Dólar cai e toca brevemente os R$ 5,91 com Trump mais estratégico em tarifas

A avaliação dos investidores de que o presidente dos Estados Unidos, Donald Trump, será mais comedido e estratégico na adoção de tarifas de importação – usando-as como ferramentas para atingir os objetivos do governo, e não como armas numa guerra comercial – diminuiu a percepção sobre os riscos à economia global e beneficiou principalmente as moedas de países emergentes exportadores de commodities. O dólar, porém, caiu mais ante o real que em relação aos pares da moeda brasileira.

No mercado à vista, recuou 1,40%, para R$ 5,9465 – menor nível de fechamento desde 27 de novembro, quando encerrou o pregão a R$ 5,9135. No mercado futuro, o contrato do dólar para fevereiro tinha queda de 1,33% por volta das 17h05, a R$ 5,9560. Na mínima da sessão, o dólar à vista chegou a R$ 5,9165 – menor taxa intradia desde 12 de dezembro. Já o dólar futuro tocou R$ 5,9255.

Ontem à noite, Trump indicou que pretende taxar em 10% as importações de produtos chineses.
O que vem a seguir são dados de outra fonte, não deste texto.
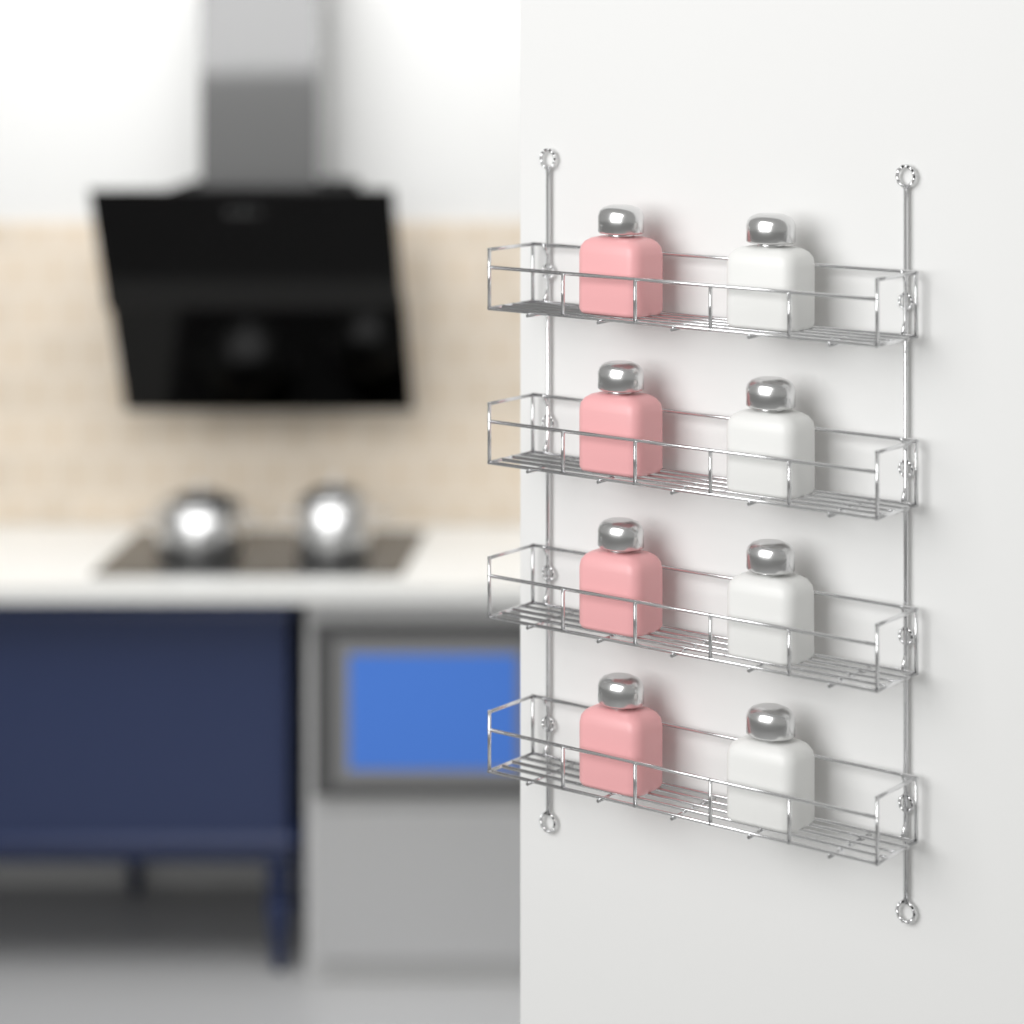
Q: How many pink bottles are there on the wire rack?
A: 4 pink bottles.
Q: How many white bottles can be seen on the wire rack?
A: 4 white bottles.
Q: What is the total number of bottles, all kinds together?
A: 8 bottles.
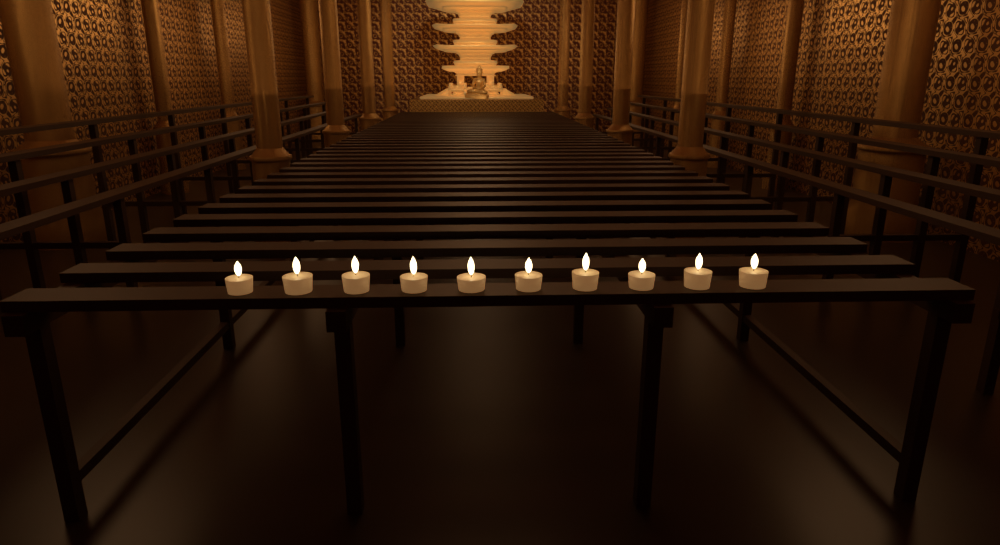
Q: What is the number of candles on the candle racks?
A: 10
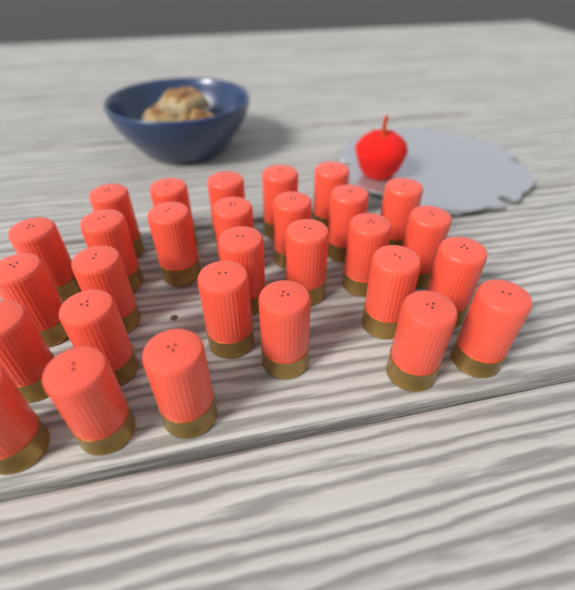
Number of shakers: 29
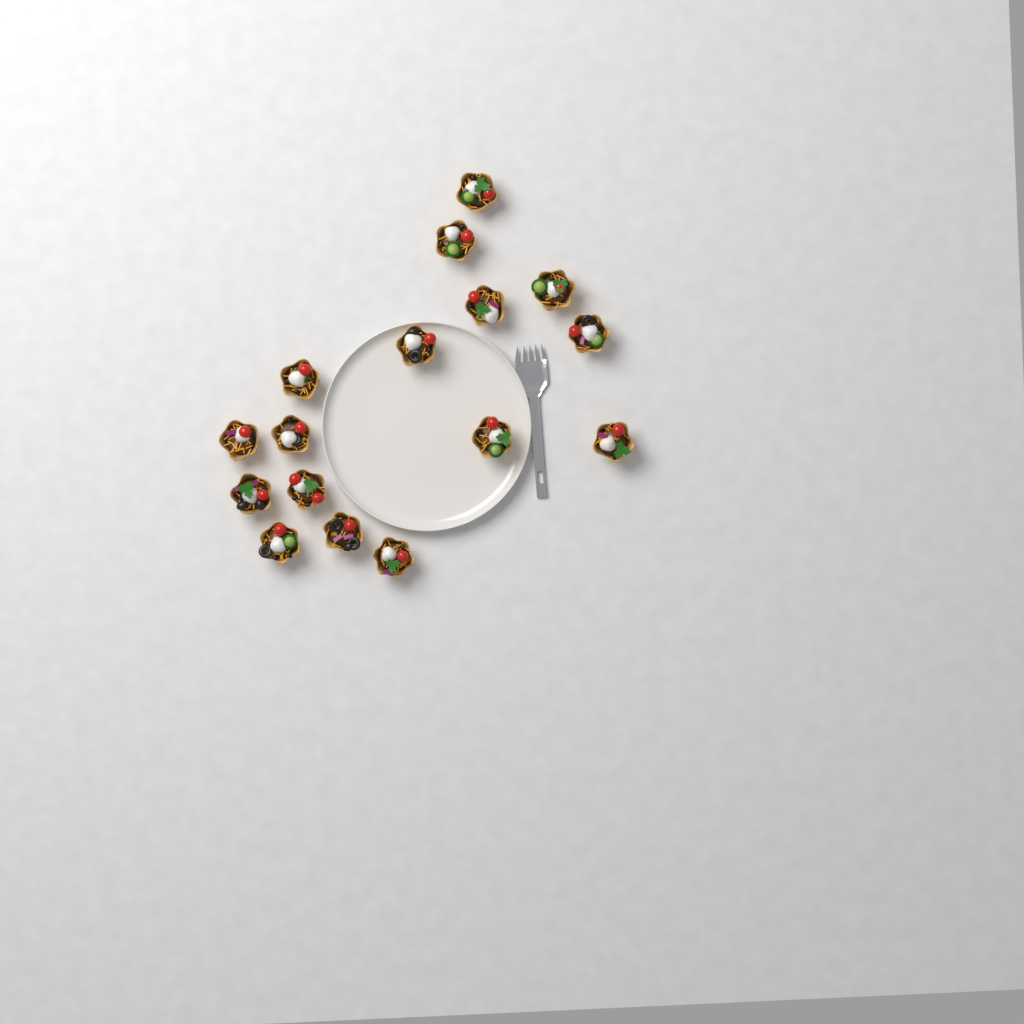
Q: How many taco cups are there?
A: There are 16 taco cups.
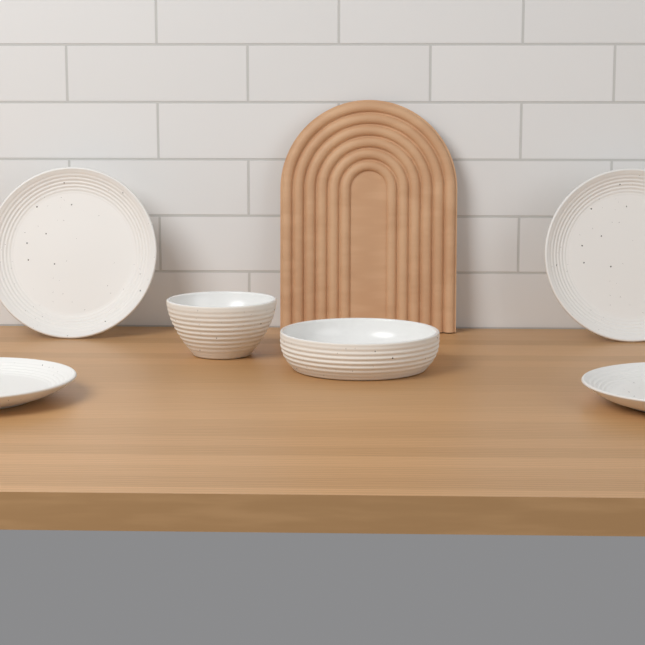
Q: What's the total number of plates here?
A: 4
O número surpreendeu, dado que durante a campanha ele chegou a prometer taxação de até 60%. Além disso, uma reportagem do Wall Street Journal apontou que o objetivo de Trump ao taxar produtos do México e Canadá era antecipar de 2026 para 2025 a negociação do acordo de livre-comércio entre estes dois países e os Estados Unidos.
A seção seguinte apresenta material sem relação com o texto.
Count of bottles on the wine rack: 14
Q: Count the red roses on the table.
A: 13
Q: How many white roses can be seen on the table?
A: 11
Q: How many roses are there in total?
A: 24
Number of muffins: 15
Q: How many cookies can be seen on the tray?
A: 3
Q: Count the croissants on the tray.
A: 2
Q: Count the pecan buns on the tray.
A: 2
Segundo Luciano Costa, economista-chefe e sócio da Monte Bravo Investimentos, as notícias se alinham à percepção de uma abordagem menos bélica e mais estratégica da Casa Branca. “A sensação de que o aumento de tarifas está com esse papel, defendido pela parte mais moderada da equipe econômica do Trump, está deixando o mercado com menos risco”, disse.
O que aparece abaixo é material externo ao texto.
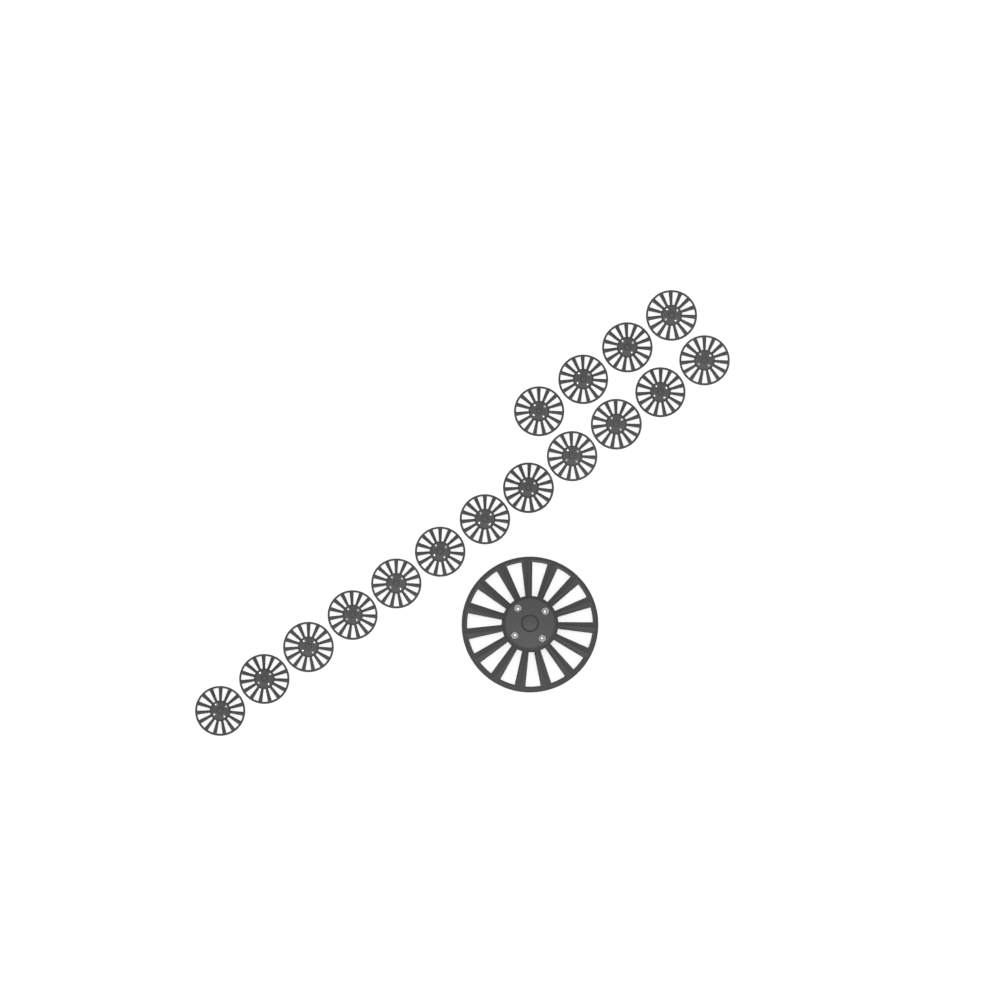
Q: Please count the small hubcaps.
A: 16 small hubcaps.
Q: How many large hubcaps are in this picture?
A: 1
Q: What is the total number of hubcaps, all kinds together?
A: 17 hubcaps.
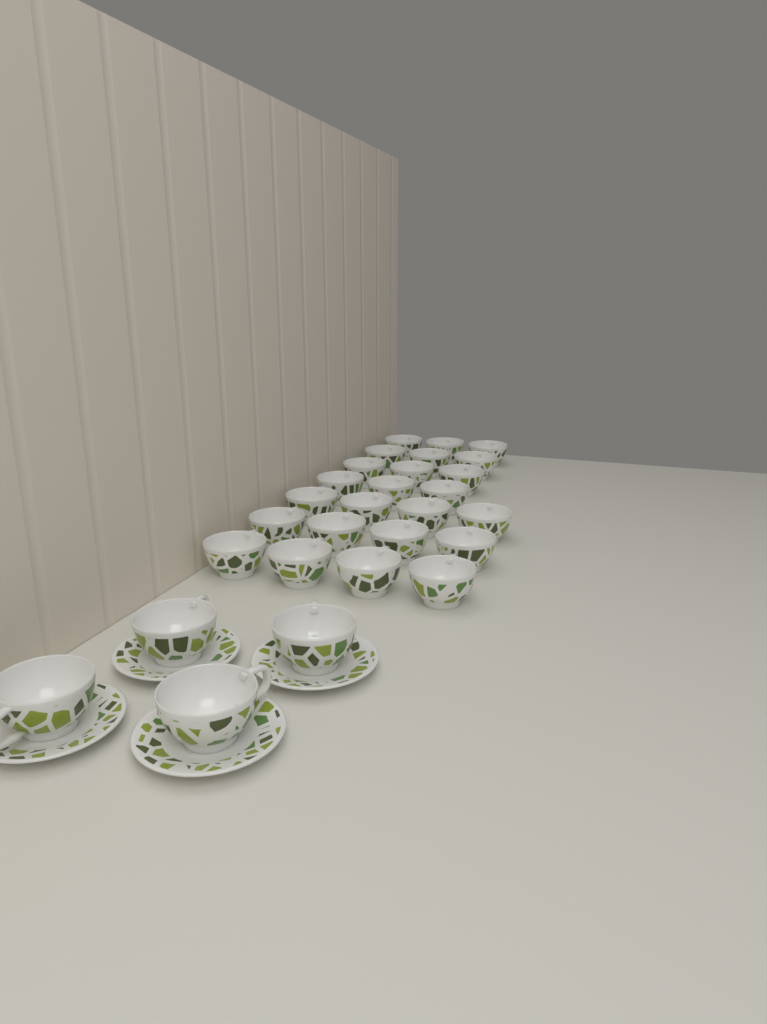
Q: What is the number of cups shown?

Matheus Massote, sócio da One Investimentos, ressalta que a percepção de que a política tarifária de Trump não será tão dura é relevante também porque afeta diretamente a expectativa em torno do resultado da balança comercial.

Ele aponta que, depois da piora na taxa de câmbio no final do ano passado em função de receios com a sustentabilidade das contas públicas e de fatores sazonais, como as remessas de capital de empresas ao exterior, a diminuição da percepção de risco colabora para que os investidores prestem mais atenção aos fundamentos – o que, no momento favorece o real diante da forte depreciação observada em dezembro.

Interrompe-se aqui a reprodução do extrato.